Laws and Regulations
Trust Responsibilities to Native American Tribes are described by the Indian Trust Doctrine, which was developed by the U.S. Supreme Court. The doctrine articulates the trust responsibility that the Federal Government has in relation to Native Americans.
Under Secretarial Order 3206 (signed by both the Secretary of the Interior and the Secretary of Commerce), American Indian Tribal Rights, Federal-Tribal Trust Responsibilities, it is recognized that the USFWS has trust responsibilities with respect to tribes. We are committed to our Tribal Trust Responsibilities to Native American Tribes as described by the Indian Trust Doctrine, developed in 1973 by the US Supreme Court and mandated in Secretarial Order #3206. The doctrine describes the trust responsibility that the Federal Government has in relation to Native Americans: in essence, a legal obligation to act in the Tribe's best interests, including duties to protect Tribal lands, fishing and hunting rights, and cultural and natural resources.
Adult salmon returning to our hatchery are an important component of tribal fisheries activities. The focus of the fishery is the large pool located below the spillway. The character of the river here provides access to construct traditional scaffolds and fishing platforms. This fishery is important to tribal members as one of the few remaining places in Washington State that offers a productive fishing opportunity using traditional methods.

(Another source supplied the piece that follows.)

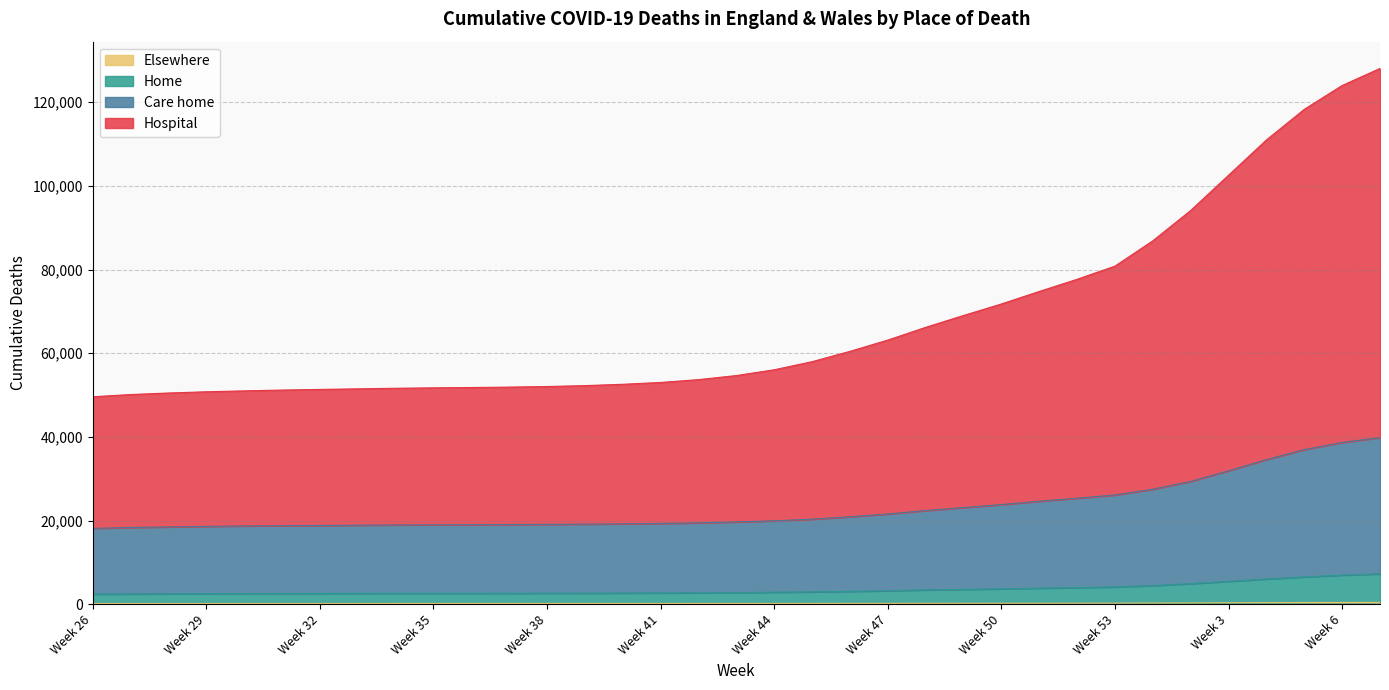

What is the minimum value for Elsewhere?

189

The Tribes are our partners in fish culture. The Yakama Nation is working to help build populations of coho salmon. They raise coho partially at our hatchery. The Confederated Tribes of the Colville run Chief Joseph Hatchery, the final hatchery built to mitigate for the impact of the Grand Coulee Dam. During the intense summer heat of 2015, when hundreds of thousands of spring Chinook salmon fingerlings at our hatchery were at risk, Chief Joe provided an alternate, temporary home for 250,000 of them.